You’ve got mail — or at least you could have

E-mail saves time, and patients love it

Here’s what’s bound to be a familiar scenario: Jane Jones calls your office with a question about the medication you prescribed. A staff member takes a message and leaves it for you. You call her back several hours later when you have a break. The phone is busy, or no one answers.

This could go on for hours. It’s frustrating for the physician and the patient.

The problem of playing phone tag with nonurgent medical questions can be solved for many patients by e-mail. If you have a Web site, you automatically have e-mail capabilities.

Studies show that many patients use e-mail daily for personal and business communications, but few have used it to communicate with their doctors.

Researchers at the University of Michigan Health System in Ann Arbor found that although 40% of general medical clinic patients regularly use e-mail, only 14% have used it to communicate with their doctors.

The survey of 320 patients and 75 resident physicians also found that 70% of patients, both e-mail users and nonusers, would like to communicate with their health providers via e-mail.

In the same survey, 83% of patients’ physicians said they think e-mail is a good way to answer patient’s nonurgent medical questions, but only 27% were currently using it.

A different study, by Santa Clara, CA-based Healtheon Corporation, showed that 33% of physicians were using e-mail to communicate with patients, an increase of 200% in a year.

E-mail is like other technology; it takes time for people to realize how effective it can be, says Jerry Kelly, executive vice president for physician sales and marketing for Salu.net, a Portland, OR, provider of Internet application services for physicians.

"Some of the more progressive physicians are communicating with their patients and colleagues with the e-mail package. Some are more cautious and are nervous about getting inundated with too much e-mail," Kelly says.

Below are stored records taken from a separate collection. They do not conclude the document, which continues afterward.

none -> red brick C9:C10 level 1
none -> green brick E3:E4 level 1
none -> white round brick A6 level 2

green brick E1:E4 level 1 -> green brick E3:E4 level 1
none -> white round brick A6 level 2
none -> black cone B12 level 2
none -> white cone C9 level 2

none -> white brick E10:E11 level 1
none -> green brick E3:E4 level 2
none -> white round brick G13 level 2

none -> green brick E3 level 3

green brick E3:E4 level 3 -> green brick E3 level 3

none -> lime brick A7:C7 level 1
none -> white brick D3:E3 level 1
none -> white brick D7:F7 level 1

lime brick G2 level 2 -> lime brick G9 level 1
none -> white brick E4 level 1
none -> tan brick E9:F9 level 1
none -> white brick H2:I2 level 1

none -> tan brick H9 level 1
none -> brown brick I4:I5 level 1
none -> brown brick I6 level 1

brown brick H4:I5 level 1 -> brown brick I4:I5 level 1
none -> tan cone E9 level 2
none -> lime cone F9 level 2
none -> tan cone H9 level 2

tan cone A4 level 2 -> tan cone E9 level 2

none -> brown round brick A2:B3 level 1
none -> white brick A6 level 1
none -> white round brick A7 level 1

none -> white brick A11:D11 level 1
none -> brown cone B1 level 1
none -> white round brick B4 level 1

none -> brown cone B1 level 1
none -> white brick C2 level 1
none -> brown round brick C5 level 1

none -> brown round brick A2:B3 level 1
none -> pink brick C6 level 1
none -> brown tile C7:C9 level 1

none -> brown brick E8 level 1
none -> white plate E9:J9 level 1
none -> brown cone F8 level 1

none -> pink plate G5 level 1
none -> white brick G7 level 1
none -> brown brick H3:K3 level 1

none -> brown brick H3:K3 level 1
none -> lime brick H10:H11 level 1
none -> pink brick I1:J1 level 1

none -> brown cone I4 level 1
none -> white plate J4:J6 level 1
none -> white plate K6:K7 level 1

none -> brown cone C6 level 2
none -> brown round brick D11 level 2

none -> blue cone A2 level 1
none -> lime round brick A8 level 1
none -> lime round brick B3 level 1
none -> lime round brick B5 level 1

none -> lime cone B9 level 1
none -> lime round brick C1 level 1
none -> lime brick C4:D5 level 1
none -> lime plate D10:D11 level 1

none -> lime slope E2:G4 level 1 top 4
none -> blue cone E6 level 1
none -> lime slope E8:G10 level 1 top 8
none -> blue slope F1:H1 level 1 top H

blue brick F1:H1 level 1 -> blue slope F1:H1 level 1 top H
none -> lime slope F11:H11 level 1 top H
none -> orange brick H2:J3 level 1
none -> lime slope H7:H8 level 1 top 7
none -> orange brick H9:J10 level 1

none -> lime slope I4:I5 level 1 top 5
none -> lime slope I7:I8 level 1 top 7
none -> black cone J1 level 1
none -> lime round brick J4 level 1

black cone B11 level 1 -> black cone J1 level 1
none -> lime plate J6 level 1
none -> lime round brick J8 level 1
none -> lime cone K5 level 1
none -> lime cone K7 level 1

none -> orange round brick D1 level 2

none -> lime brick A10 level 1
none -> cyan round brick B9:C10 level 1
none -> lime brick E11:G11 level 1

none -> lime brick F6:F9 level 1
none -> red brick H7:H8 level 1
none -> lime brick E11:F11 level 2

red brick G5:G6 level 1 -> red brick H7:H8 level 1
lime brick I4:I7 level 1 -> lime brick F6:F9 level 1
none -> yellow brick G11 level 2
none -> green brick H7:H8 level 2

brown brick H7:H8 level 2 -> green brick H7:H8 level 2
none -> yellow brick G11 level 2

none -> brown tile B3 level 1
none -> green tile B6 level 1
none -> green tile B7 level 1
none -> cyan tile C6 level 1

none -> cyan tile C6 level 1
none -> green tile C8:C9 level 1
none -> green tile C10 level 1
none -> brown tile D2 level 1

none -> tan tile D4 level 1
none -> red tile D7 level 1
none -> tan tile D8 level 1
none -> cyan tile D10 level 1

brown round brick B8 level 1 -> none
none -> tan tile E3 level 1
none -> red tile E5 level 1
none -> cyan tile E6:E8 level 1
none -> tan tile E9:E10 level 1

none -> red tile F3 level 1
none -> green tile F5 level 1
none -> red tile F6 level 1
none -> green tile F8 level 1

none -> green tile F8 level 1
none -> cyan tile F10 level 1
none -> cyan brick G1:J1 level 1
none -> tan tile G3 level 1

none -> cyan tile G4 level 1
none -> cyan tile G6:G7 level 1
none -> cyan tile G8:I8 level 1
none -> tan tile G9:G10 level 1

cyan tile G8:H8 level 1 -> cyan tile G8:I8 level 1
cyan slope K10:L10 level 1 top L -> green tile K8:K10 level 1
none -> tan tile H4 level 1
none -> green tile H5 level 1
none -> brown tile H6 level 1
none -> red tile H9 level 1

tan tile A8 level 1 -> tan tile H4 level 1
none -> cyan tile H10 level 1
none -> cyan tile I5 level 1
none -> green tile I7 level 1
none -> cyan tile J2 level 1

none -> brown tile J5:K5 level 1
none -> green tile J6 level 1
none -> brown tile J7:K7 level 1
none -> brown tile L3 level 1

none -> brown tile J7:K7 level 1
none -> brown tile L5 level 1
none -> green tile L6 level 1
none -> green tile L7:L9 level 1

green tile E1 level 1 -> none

E-mail between physicians and patients may grow slowly simply because many patients don’t have computers, adds Peter Zazzara, executive director for Superior Consultant Co. Inc., a Southfield, IN consulting firm.

One potential problem with e-mail is that problems may arise if patients use it in an emergency and the physician doesn’t see it immediately, Kelly points out. To solve that problem, Salu.net has build into its e-mail system an auto response mechanism that instructs patients to call 911 in case of an emergency. Or, if a physician is out of the office, the patient is referred automatically to another physician or a triage nurse.

Initial use of e-mail is more likely to be between physicians or between physicians and hospitals and clinics than between physicians and patients, Zazzara says.

He has worked with physician practices to develop a clinical messaging system so that when lab results are completed, an e-mail with the results is sent immediately to the physician. "They know the results immediately instead of having to call and ask if the labs are back. They can forward the message on with specific instructions to another physician for consultation," he says.